WW > battery > lights.

i'll be mocking it up tonight/tomorrow and we'll see how we go :)

i have a question though, i thought the white wire was only rated for 'about' 6v and about 1amp ? so i bought the 27ohm resister so that it would be a 'trickle' charge off the white wire during daytime riding and at night i'd have a full battery

( or atleast some charge in the battery while also drawing from the white wire to power the lights. )
 
ok, took one for the team and bought an analogue multimeter (not bad @ roughly 18USD) - also got 1 330, 1 220, 1 100uf 24v cap, and a pot if we need some kind of variable resistance. dont have any zenier diodes, but happy to pick some up tomorrow if need be.

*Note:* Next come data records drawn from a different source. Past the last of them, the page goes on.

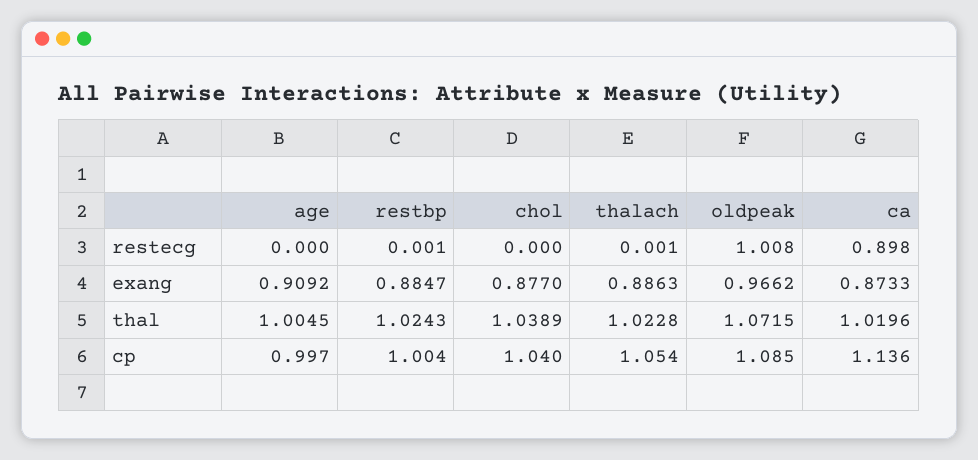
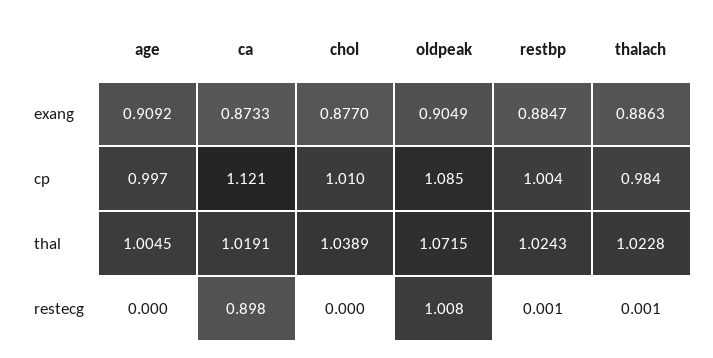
  {
    "age": {
      "restecg": 0,
      "exang": 0.9092,
      "thal": 1.0045,
      "cp": 0.997
    },
    "restbp": {
      "restecg": 0.001,
      "exang": 0.8847,
      "thal": 1.0243,
      "cp": 1.004
    },
    "chol": {
      "restecg": 0,
      "exang": 0.877,
      "thal": 1.0389,
-     "cp": 1.04
+     "cp": 1.01
    },
    "thalach": {
      "restecg": 0.001,
      "exang": 0.8863,
      "thal": 1.0228,
-     "cp": 1.054
+     "cp": 0.984
    },
    "oldpeak": {
      "restecg": 1.008,
-     "exang": 0.9662,
+     "exang": 0.9049,
      "thal": 1.0715,
      "cp": 1.085
    },
    "ca": {
      "restecg": 0.898,
      "exang": 0.8733,
-     "thal": 1.0196,
+     "thal": 1.0191,
-     "cp": 1.136
+     "cp": 1.121
    }
  }

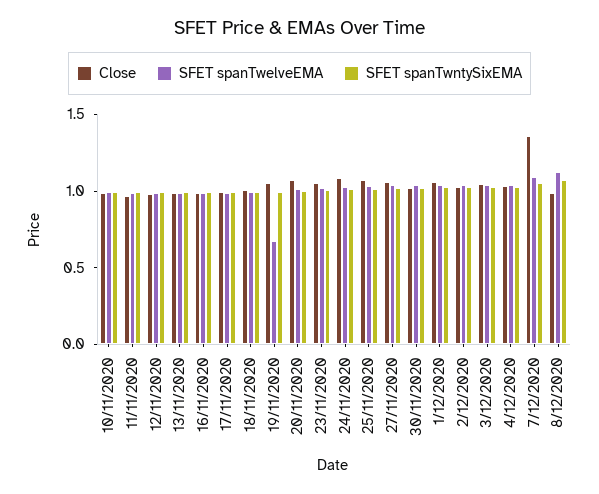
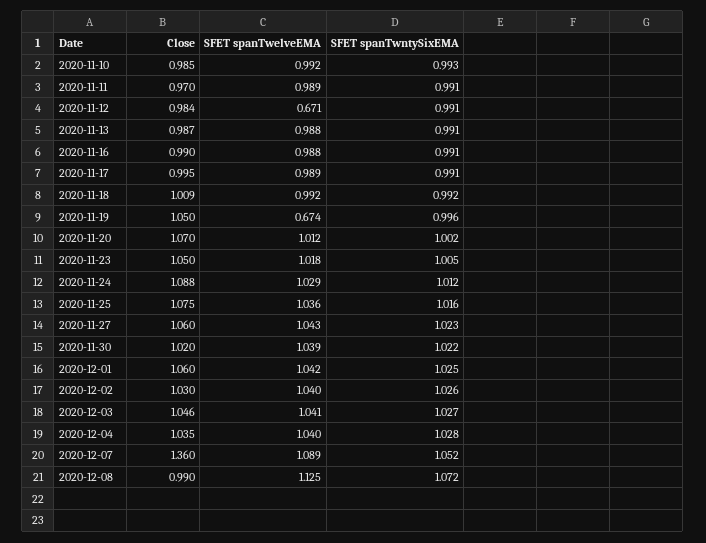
  {
    "Close": {
      "10/11/2020": 0.985,
      "11/11/2020": 0.97,
      "12/11/2020": 0.984,
      "13/11/2020": 0.987,
      "16/11/2020": 0.99,
      "17/11/2020": 0.995,
      "18/11/2020": 1.009,
      "19/11/2020": 1.05,
      "20/11/2020": 1.07,
      "23/11/2020": 1.05,
      "24/11/2020": 1.088,
      "25/11/2020": 1.075,
      "27/11/2020": 1.06,
      "30/11/2020": 1.02,
      "1/12/2020": 1.06,
      "2/12/2020": 1.03,
      "3/12/2020": 1.046,
      "4/12/2020": 1.035,
      "7/12/2020": 1.36,
      "8/12/2020": 0.99
    },
    "SFET spanTwelveEMA": {
      "10/11/2020": 0.992,
      "11/11/2020": 0.989,
-     "12/11/2020": 1,
+     "12/11/2020": 0.671,
      "13/11/2020": 0.988,
      "16/11/2020": 0.988,
      "17/11/2020": 0.989,
      "18/11/2020": 0.992,
      "19/11/2020": 0.674,
      "20/11/2020": 1.012,
      "23/11/2020": 1.018,
      "24/11/2020": 1.029,
      "25/11/2020": 1.036,
      "27/11/2020": 1.043,
      "30/11/2020": 1.039,
      "1/12/2020": 1.042,
      "2/12/2020": 1.04,
      "3/12/2020": 1.041,
      "4/12/2020": 1.04,
      "7/12/2020": 1.089,
      "8/12/2020": 1.125
    },
    "SFET spanTwntySixEMA": {
      "10/11/2020": 0.993,
      "11/11/2020": 0.991,
      "12/11/2020": 0.991,
      "13/11/2020": 0.991,
      "16/11/2020": 0.991,
      "17/11/2020": 0.991,
      "18/11/2020": 0.992,
      "19/11/2020": 0.996,
      "20/11/2020": 1.002,
      "23/11/2020": 1.005,
      "24/11/2020": 1.012,
      "25/11/2020": 1.016,
      "27/11/2020": 1.023,
      "30/11/2020": 1.022,
      "1/12/2020": 1.025,
      "2/12/2020": 1.026,
      "3/12/2020": 1.027,
      "4/12/2020": 1.028,
      "7/12/2020": 1.052,
      "8/12/2020": 1.072
    }
  }

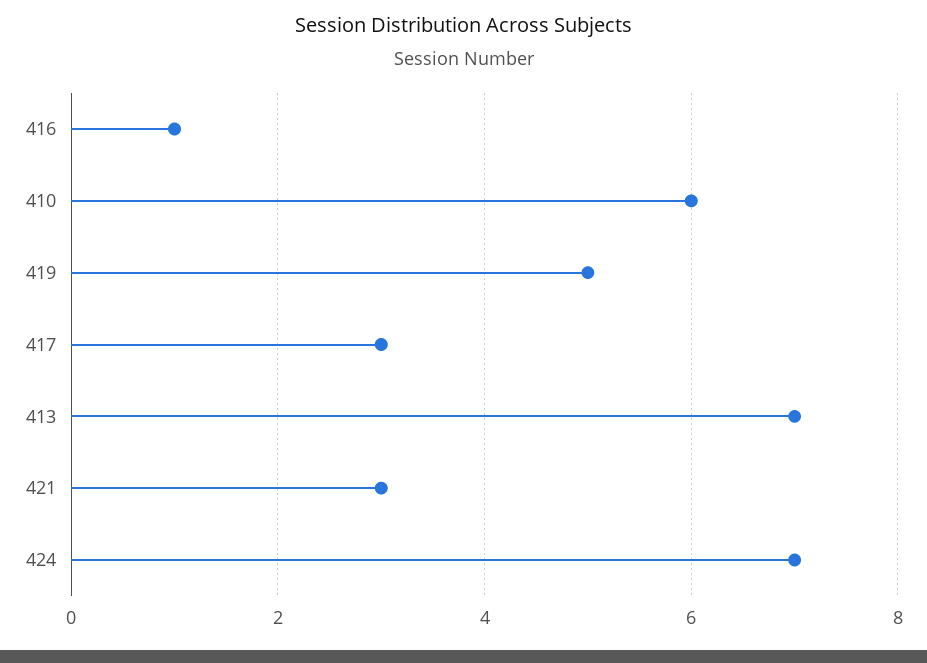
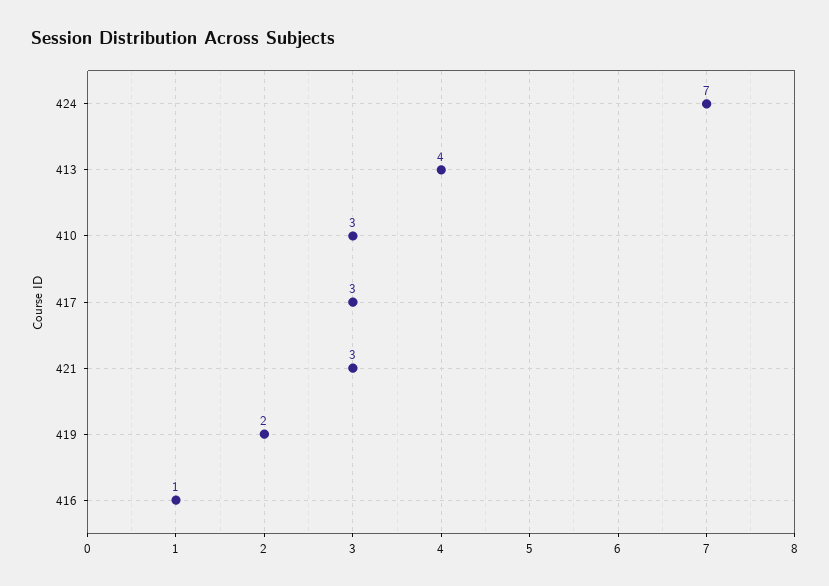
  {
    "416": 1,
-   "410": 6,
+   "410": 3,
-   "419": 5,
+   "419": 2,
    "417": 3,
-   "413": 7,
+   "413": 4,
    "421": 3,
    "424": 7
  }

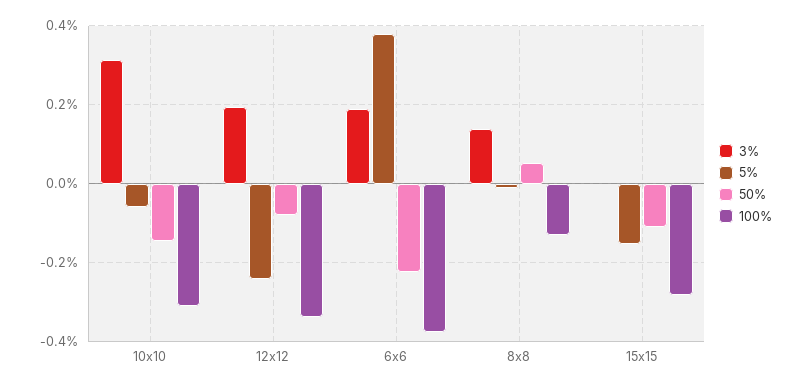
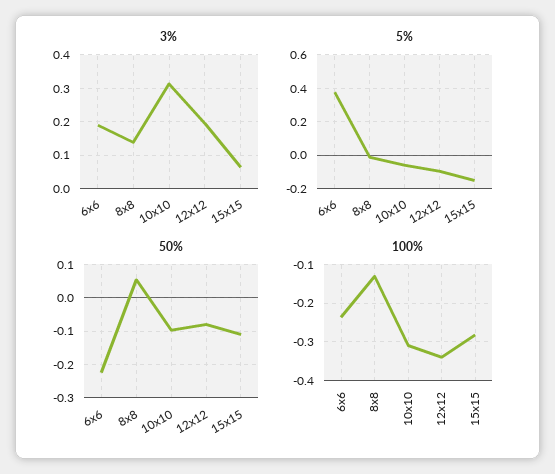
  {
    "3%": {
      "10x10": 0.32,
      "12x12": 0.2,
      "6x6": 0.2,
      "8x8": 0.14,
-     "15x15": 0
+     "15x15": 0.06
    },
    "5%": {
      "10x10": -0.06,
-     "12x12": -0.24,
+     "12x12": -0.1,
      "6x6": 0.38,
      "8x8": -0.02,
      "15x15": -0.16
    },
    "50%": {
-     "10x10": -0.14,
+     "10x10": -0.1,
      "12x12": -0.08,
      "6x6": -0.22,
      "8x8": 0.06,
      "15x15": -0.12
    },
    "100%": {
      "10x10": -0.3,
      "12x12": -0.34,
-     "6x6": -0.38,
+     "6x6": -0.24,
      "8x8": -0.14,
      "15x15": -0.28
    }
  }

Have a Ni-CD power tool battery which is currently charging to 12v, will do some charge tests once its up to juice, probably in 20 minutes or so. FWIW, the power tools transformer is 240v in, 15v 400ma if thats useful for later.
 
ok. so, with that set up, im pulling 120ma at idle, up to 170ma at highest rpm, battery is at 12.9v
suggests 2.2w at peak, yes?

oh, and i dont have a 6v battery readily available. However i can probably take the one i have to pieces + remove cells to make it 6v if required.